■ **TRECHO EXTRAÍDO**:
>>>

O foco na liberalização dos mercados, no caso do mercado financeiro, pode ter tido um efeito perverso, que contribuiu para a instabilidade macroeconômica. Em termos mais gerais, a ênfase na abertura do comércio exterior, na desregulamentação e na privatização deixou de lado outros ingredientes importantes para construir uma efetiva economia de mercado, especialmente a competição. A competição pode ser tão importante ou mais do que esses outros ingredientes para o sucesso econômico de longo prazo.
Quero argumentar, ainda, que outros ingredientes essenciais ao crescimento econômico foram deixados de lado ou foram pouco enfatizados pelo Consenso de Washington. Um deles, a educação, já foi amplamente reconhecido no seio da comunidade de estudiosos e técnicos do desenvolvimento. Mas outros, como a evolução tecnológica, ainda não receberam a devida atenção.

O sucesso do Consenso de Washington como doutrina intelectual repousa na sua simplicidade. Embora muitos de seus proponentes pensem de forma sutil e sofisticada, as recomendações de políticas derivadas do Consenso puderam ser ministradas por economistas com a ajuda de pouco mais do que simples estruturas contábeis. Os economistas teriam que acompanhar uns poucos indicadores -a inflação, a expansão da base monetária, as taxas de juros, os déficit fiscais e comerciais- e deles retirar um quadro da economia e uma série de medidas.
De fato, houve casos de economistas aterrisarem num país, verificarem esses dados, formularem recomendações macroeconômicas para reformas e logo pegarem o avião de volta -tudo isso em menos de 15 dias.

<<<

■ **CONJUNTO DE DADOS**:
>>>

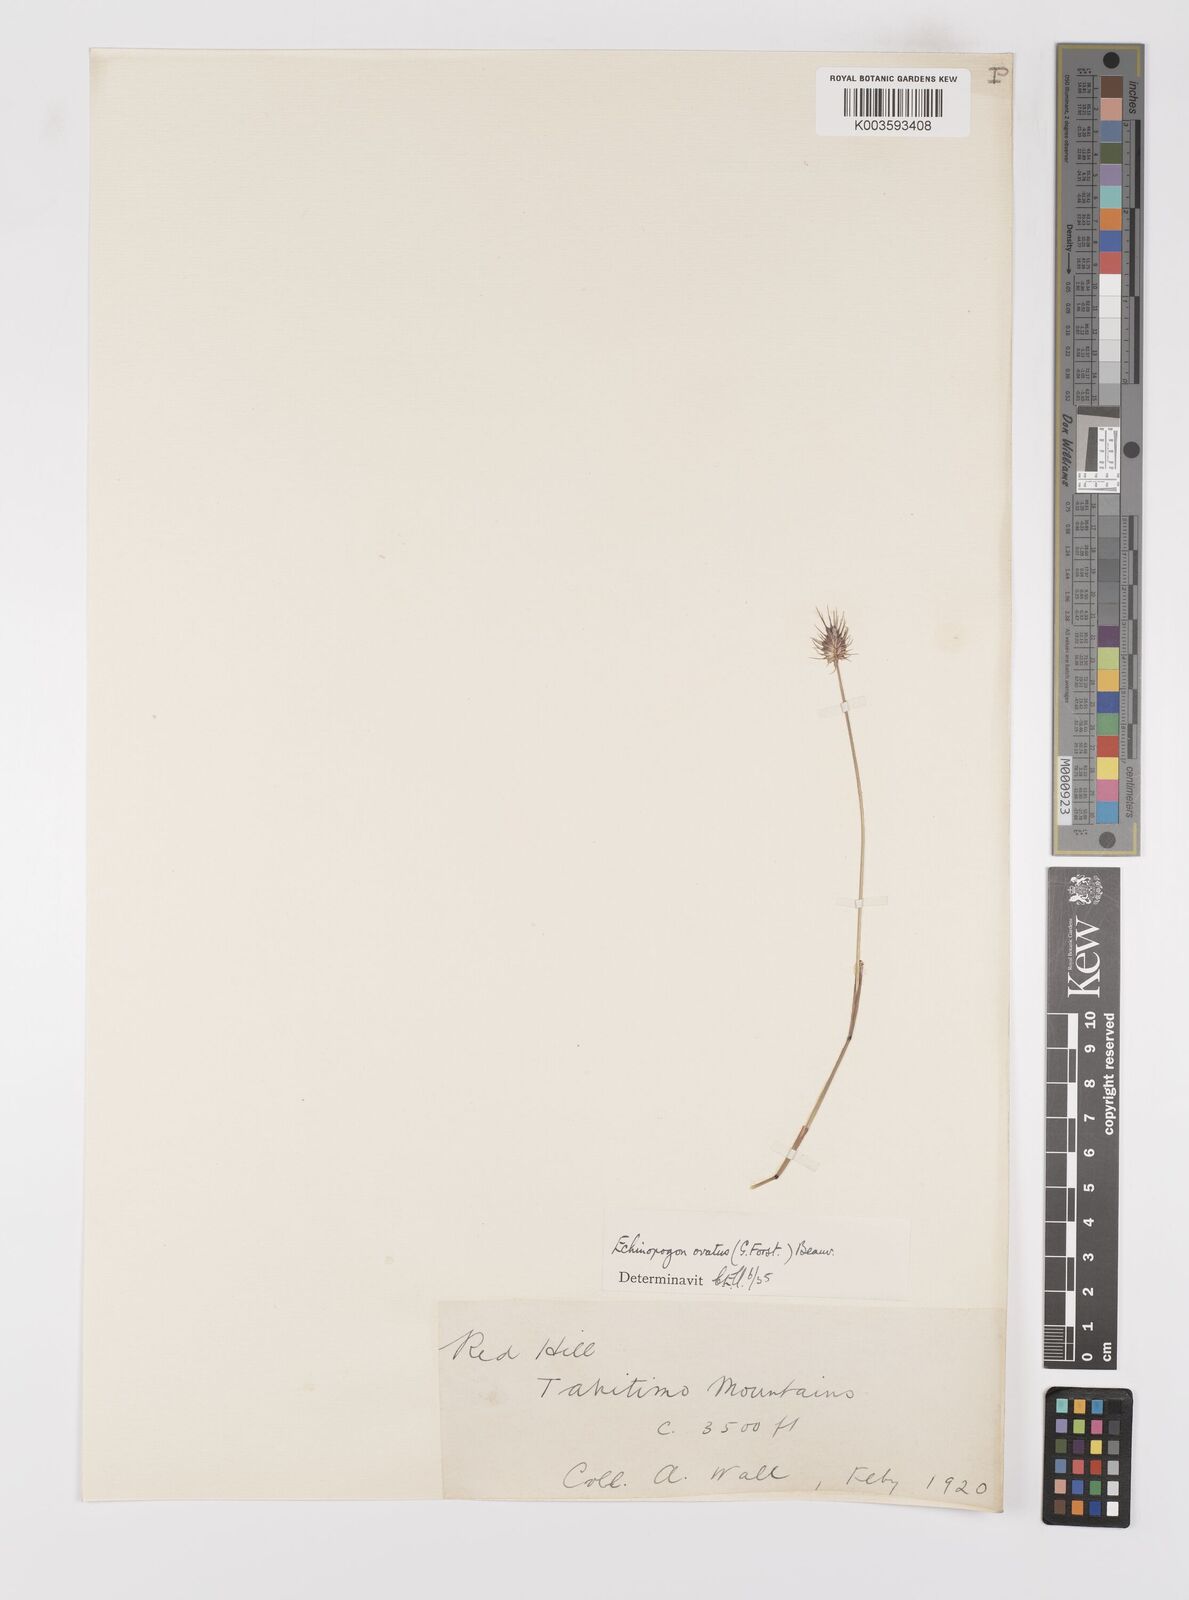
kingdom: Plantae
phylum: Tracheophyta
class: Liliopsida
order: Poales
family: Poaceae
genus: Echinopogon
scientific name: Echinopogon ovatus
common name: Hedgehog-grass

<<<

■ **SEU OBJETIVO**:
Por favor, copie do texto sobre o Consenso de Washington o trecho que vai de "De fato, houve" até "de 15 dias.". As linhas não têm nenhum papel aqui.

■ **RESPOSTA À TAREFA**:
De fato, houve casos de economistas aterrisarem num país, verificarem esses dados, formularem recomendações macroeconômicas para reformas e logo pegarem o avião de volta -tudo isso em menos de 15 dias.